Original published 6/15/22 10:28 a.m.:
In an inquest into the officer-involved shooting of Charleena Lyles, two officers have filed a motion requesting that no video or photos are taken of their faces over concerns of privacy and safety. The inquest into the wrongful death of Lyles, a black mother of four and victim of domestic violence, who was shot by two Seattle Police Department officers when investigating a burglary she had reported, is set to begin June 21.
Officers report that she lunged at them with a knife when responding to her call, which was a part of a declining mental health state that Charleena Lyles was in according to her family. They allege that officers did nothing to address Lyles’ mental health crisis, and did not deescalate the altercation before shooting her.
She was shot seven times.
The original investigation into the officer-involved shooting was dismissed by King County Superior Court Judge Julie Spector in 2019, but was appealed and reopened in 2021 in the wake of the racial justice protests following the death of George Floyd in Minneapolis.
A settlement was reached with the city of Seattle for $3.5 million to address the wrongful death lawsuit the family filed, but the inquest is still set to continue primarily as fact-finding.
As a part of the inquest, Executive Dow Constantine ordered in a 2018 executive order to prioritize “transparency” including a live stream of the events to keep the public informed and hold SPD accountable. For this inquest. lawyers representing the two officers who shot Lyles have requested that the faces of the officers not be shown for fear of “doxing” and “legitimate safety threats and concerns for the officers (and by association their families)” according to a motion filed before the inquest.
“They simply seek to at least minimize the potential for threats and doxing by requesting that the proceedings not be video live-streamed, as allowing it would absolutely increase the breadth of the anticipated revival of the antagonistic and threatening conduct by certain members of the public, in particular a renewed frenzy on social media,” the motion states.
The family of Lyles has filed a motion as well asking the judge to allow the live stream and photographs of the officers as a part of the efforts to remain transparent and accountable to the public.

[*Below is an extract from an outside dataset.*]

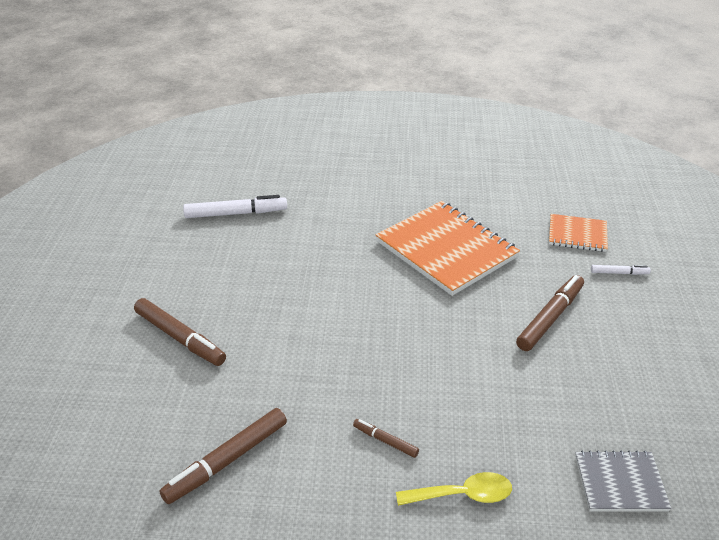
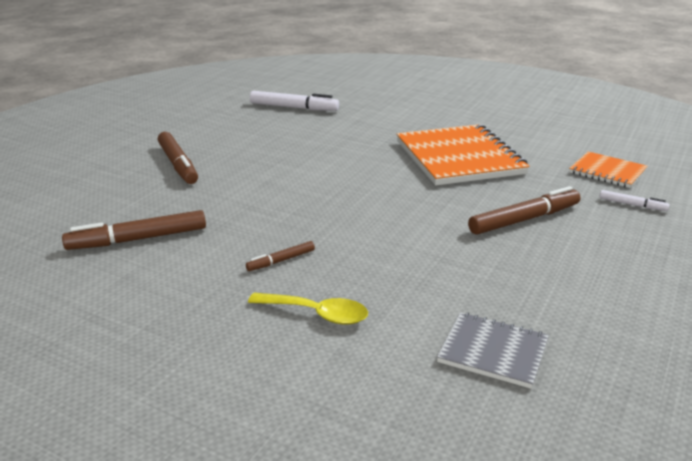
camera: 25 degrees right, 10 degrees down
brown marker [353,419,419,458] -> brown marker turned 90 degrees counterclockwise [246,241,315,271]

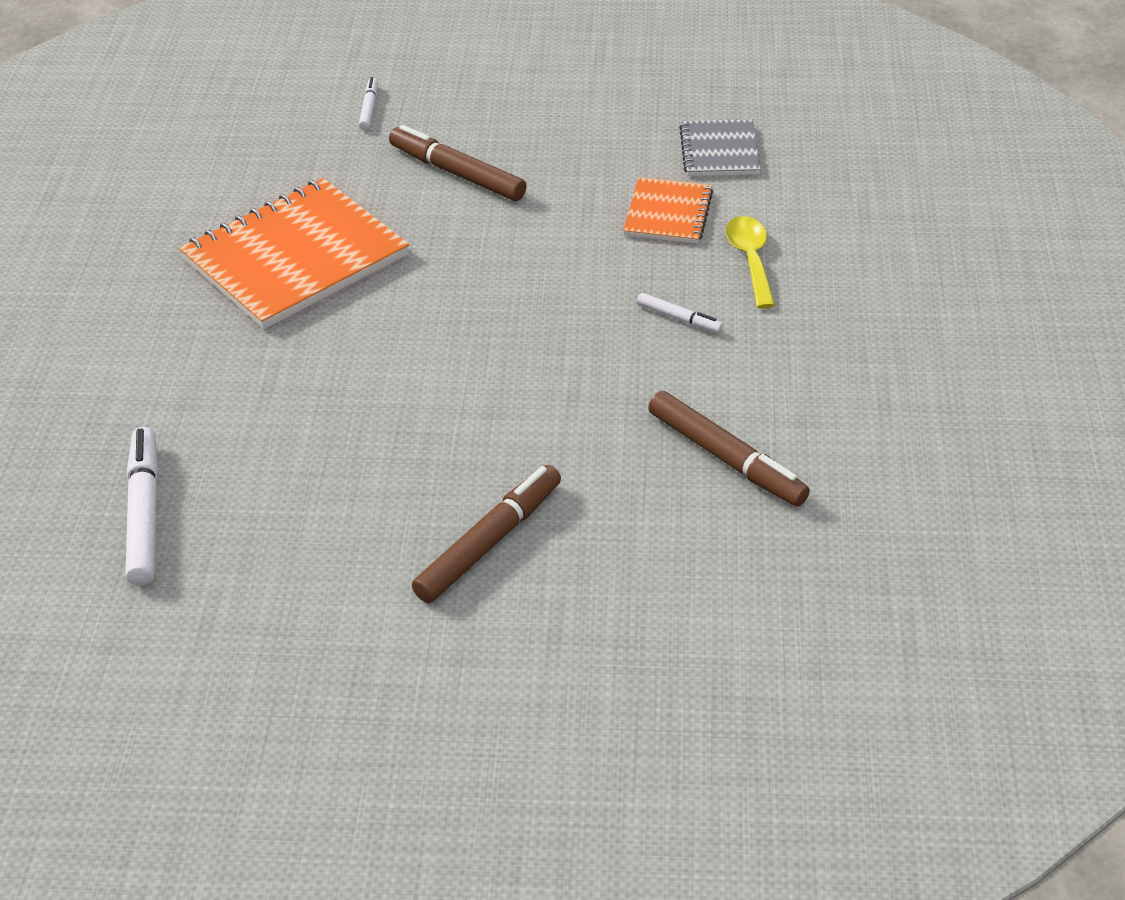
camera: 115 degrees left, 15 degrees up
brown marker [246,241,315,271] -> white marker [637,293,723,333]
orange notebook [569,152,648,188] -> orange notebook moved to [623,177,713,244]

“Blurring the Officers’ faces would be wholly inconsistent with the intent of the entire inquest process,” Karen Koehler, a lawyer for Lyles’ family, said in a brief filed opposing the motion. “Which is to reassure the community in a transparent manner that the police shooting of a woman suffering a mental crisis, in her own home in the presence of her children, has gone through an objective process of review and without merely rubber-stamping by the police or City. A public trial discourages perjury, and a meaningful, transparent process includes the Families and the public having the opportunity to observe the Officers’ facial expressions and look them in the eyes when they testify about what happened the night Charleena Lyles died.”
The fifth anniversary of Lyles’ death is on Saturday June 18.
Set to be held in the Conference Center at the Clark Children and Family Justice Center at 9 a.m. and a link is provided to a live stream of the proceedings.
The inquest will continue during the weekdays through July 6, with the exceptions of June 23, 24 and July 4.